I finally discovered why my method for converting orientations from RH to LH seemed wrong. Turns out it was! My method (found through trial-and-error since what should have been the correct method wasn't working) was to invert the z-axis orientations when positions along the z-axis are inverted for coordinate conversion between RH and LH. If you draw this out, it doesn't make much sense; the z-axis orientations are correct between RH and LH (when the z-axis is inverted to do the conversion), but the x and y axis orienations are in reverse. In other words, the one orientation which should have been constant between the two coordinate systems was the only one which needed to be changed. Well, while poking around in the math code I noticed something rather odd: the rotation matrix creation function negates the angle before it is used to create the matrix. So all x and y axis orientations were being inverted automagically, and the only way to prevent this from happening to z-axis orientations is to invert them before they are sent to the creation function. I suspect this was a left-over from when I was creating the camera code, since the angles needed to be negated.

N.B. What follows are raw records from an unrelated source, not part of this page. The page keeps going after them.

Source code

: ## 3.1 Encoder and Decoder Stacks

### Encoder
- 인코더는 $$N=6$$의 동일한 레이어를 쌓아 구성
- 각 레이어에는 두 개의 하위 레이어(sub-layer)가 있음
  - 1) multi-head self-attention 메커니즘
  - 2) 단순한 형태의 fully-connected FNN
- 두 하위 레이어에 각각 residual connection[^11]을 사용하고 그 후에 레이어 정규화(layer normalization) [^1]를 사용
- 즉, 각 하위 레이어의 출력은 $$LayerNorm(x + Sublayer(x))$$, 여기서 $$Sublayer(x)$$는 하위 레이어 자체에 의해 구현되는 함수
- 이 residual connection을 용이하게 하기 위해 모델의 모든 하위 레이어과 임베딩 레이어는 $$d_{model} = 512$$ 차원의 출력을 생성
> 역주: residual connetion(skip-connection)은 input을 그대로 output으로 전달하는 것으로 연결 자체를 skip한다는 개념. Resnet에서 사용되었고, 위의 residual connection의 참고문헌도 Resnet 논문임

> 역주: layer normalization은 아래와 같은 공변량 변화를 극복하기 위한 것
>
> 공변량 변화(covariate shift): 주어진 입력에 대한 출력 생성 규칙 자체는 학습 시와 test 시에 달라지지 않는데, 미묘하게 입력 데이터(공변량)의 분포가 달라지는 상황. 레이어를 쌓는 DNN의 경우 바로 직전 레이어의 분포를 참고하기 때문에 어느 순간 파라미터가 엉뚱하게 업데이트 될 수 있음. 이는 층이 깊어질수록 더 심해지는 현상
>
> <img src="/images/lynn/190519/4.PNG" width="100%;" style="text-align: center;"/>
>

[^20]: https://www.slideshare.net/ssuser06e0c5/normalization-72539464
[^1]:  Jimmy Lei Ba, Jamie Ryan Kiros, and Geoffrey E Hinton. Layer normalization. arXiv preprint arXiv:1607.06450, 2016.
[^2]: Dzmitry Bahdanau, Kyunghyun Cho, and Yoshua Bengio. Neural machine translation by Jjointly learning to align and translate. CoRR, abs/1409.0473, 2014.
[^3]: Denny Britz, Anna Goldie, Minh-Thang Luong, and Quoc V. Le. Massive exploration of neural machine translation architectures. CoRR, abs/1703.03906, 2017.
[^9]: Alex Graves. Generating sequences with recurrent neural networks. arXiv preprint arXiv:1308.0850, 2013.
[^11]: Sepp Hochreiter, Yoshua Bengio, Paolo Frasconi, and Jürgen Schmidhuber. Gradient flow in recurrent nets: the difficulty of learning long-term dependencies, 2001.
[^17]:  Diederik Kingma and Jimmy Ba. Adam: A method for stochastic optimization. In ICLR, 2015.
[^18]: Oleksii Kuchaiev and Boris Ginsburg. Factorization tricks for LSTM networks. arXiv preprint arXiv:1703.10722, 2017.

Today I managed to make it so that when you click on the screen, the game can detect where you clicked in the world. This involved a ray intersection test with the world geometry, something I had never done before. In order to define the ray, you need a point in world space and a normal vector pointing in the direction of the ray. The easiest of these to calculate is the point, which should be right on the "lens" of the camera where your mouse cursor was when you clicked. To get the point in 3D world space, you need to transform the screen-space coordinates of the cursor into clip space, which means reversing the viewport mapping and homogeneous divide. This step can be a bit tricky, since you need to work in the world-space z-coordinate. Once safely in clip space, you can transform into world space using the inverse of your view and projection matrices. Calculating the normal was a bit more tricky. My original idea was to transform the vector (0, 0, 1) from screen space into world space, but that doesn't work because it needs to be attached to a point other than the origin in order to be affected by the pyramid shape of the view frustum, which leads us naturally to the solution I ended up using; transform a second point from screen to world space, one which is at ray_point+(0, 0, 1) Once in world space, you can get the ray normal by normalizing the vector from the ray point to the second point.